Kenyan authorities held Akii-Bua and other Ugandans, many of them Amin's aides, there for a month. His wife told the West German newspaper Die Welt that it was only luck that saved her husband from being sent back to Uganda and killed in the bloody days that followed the defeat of Amin's forces.

Upon being released in Kenya, Akii-Bua sent his family to West Germany, and having waited until some order had been restored in Uganda, he briefly visited Kampala to check on other relatives. There he discovered that his home had been looted and that his Olympic gold medal was gone.

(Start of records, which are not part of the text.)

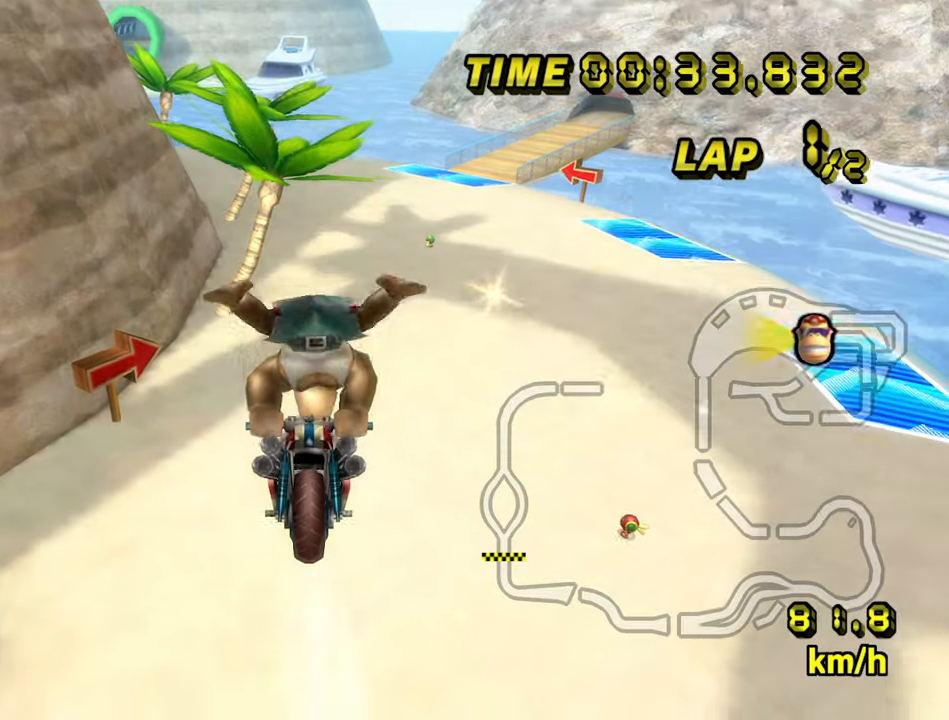
{"dt_ms": 500, "buttons": ["A"], "left_stick": "down", "events": [[450, "left_stick", "down"]]}
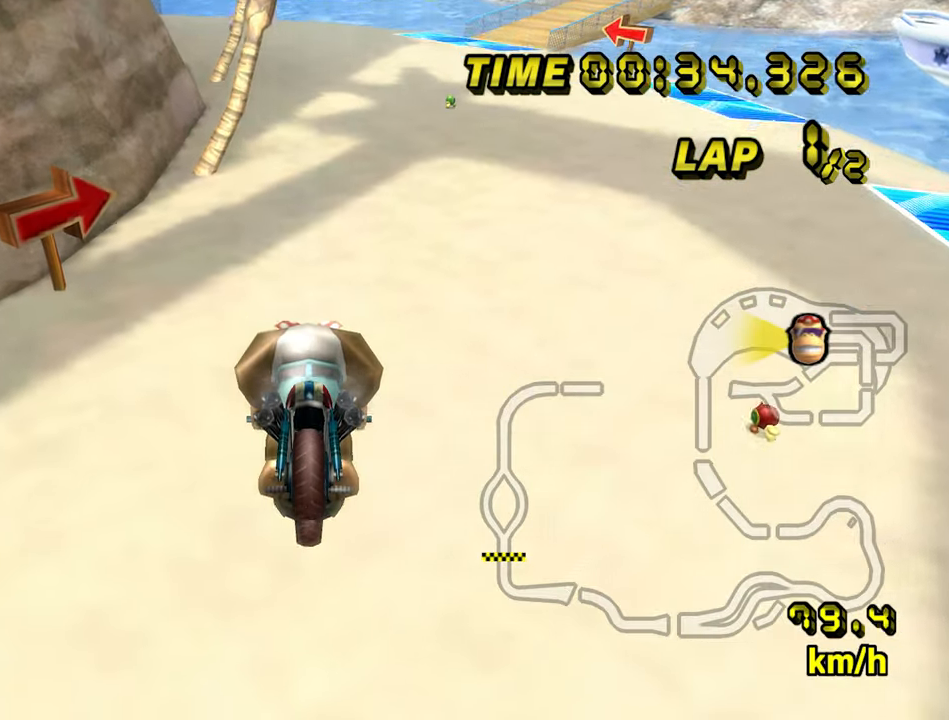
{"dt_ms": 500, "buttons": ["A"], "left_stick": "down", "events": []}
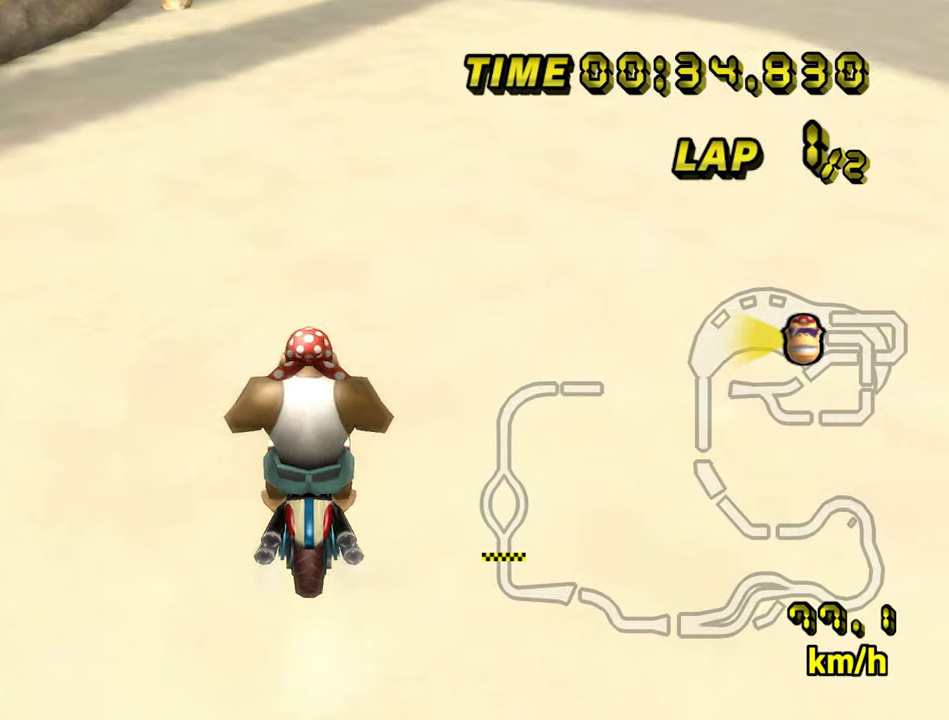
{"dt_ms": 500, "buttons": ["A"], "left_stick": "center", "events": [[150, "left_stick", "left"], [467, "left_stick", "center"]]}
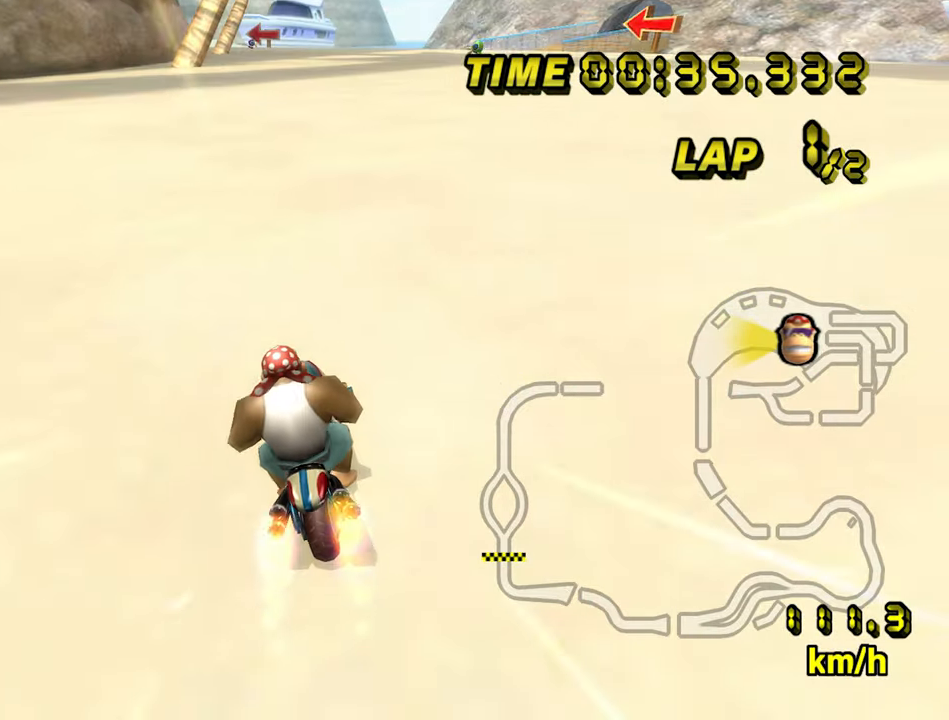
{"dt_ms": 500, "buttons": ["A"], "left_stick": "right", "events": [[317, "left_stick", "right"]]}
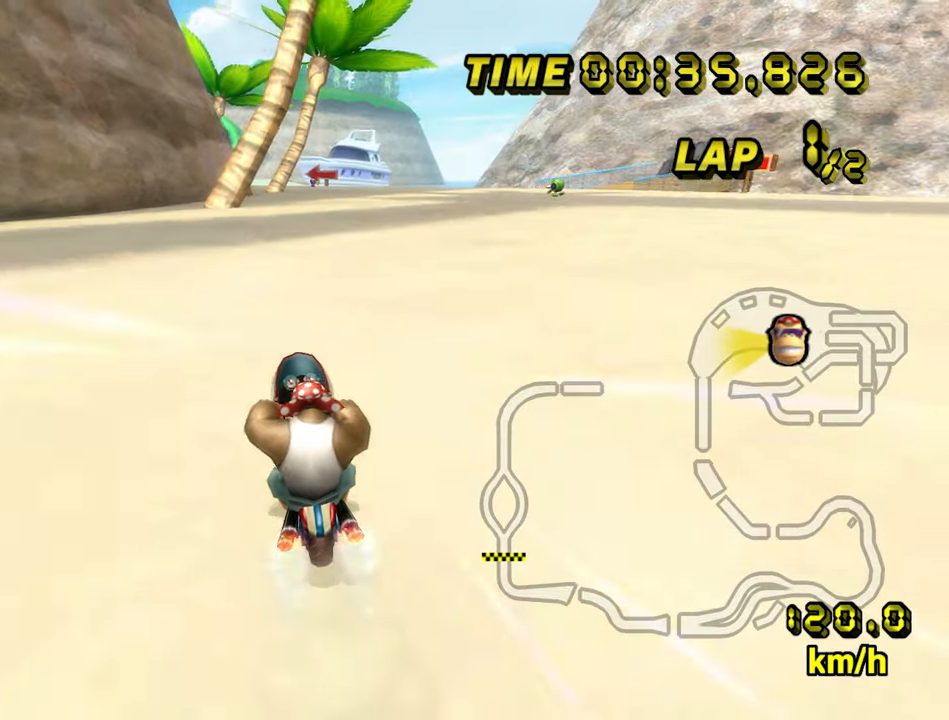
{"dt_ms": 500, "buttons": ["A"], "left_stick": "center", "events": [[67, "left_stick", "center"]]}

Akii-Bua was unable to compete at the 1976 Montreal Olympics because of the boycott by Black African nations and his first international competition since 1975 came last summer in Algiers. But he vows he will resume racing. He soon will decide whether to remain in West Germany or return to Uganda to train for the 1980 Games in Moscow. "So much of Uganda is destroyed that it is hard to train at home," he said, "but I still plan to return to live there. I would like to win a medal for my country."

PEAKS AND VALLEYS

Ah, but life can be confounding. Consider Ronnie Franklin, the controversial 19-year-old rider of Spectacular Bid. Last week Franklin was arrested in California—at Disneyland, no less—for allegedly possessing a small amount of cocaine. It was but the latest in a series of incidents that have had Franklin riding an emotional roller coaster.

Just a month ago, fresh from victories in the Kentucky Derby and Preakness, Ronnie was enjoying the acclaim attendant on a jockey who seemed to have the Triple Crown locked up.

But abruptly things went sour. A paternity suit was filed against him the week before the Belmont Stakes. He tangled with Angel Cordero during a race and the two later exchanged blows in the jockeys' room. Then came the Belmont. Spectacular Bid finished third, and Franklin was criticized for giving the colt a bad ride.

One of the few to come to Franklin's defense after the Belmont was Bid's trainer Bud Delp, who said, "Ronnie rode the horse just perfect. Exactly the way I would've rode him.... The best horse [Coastal] won the race, that's all."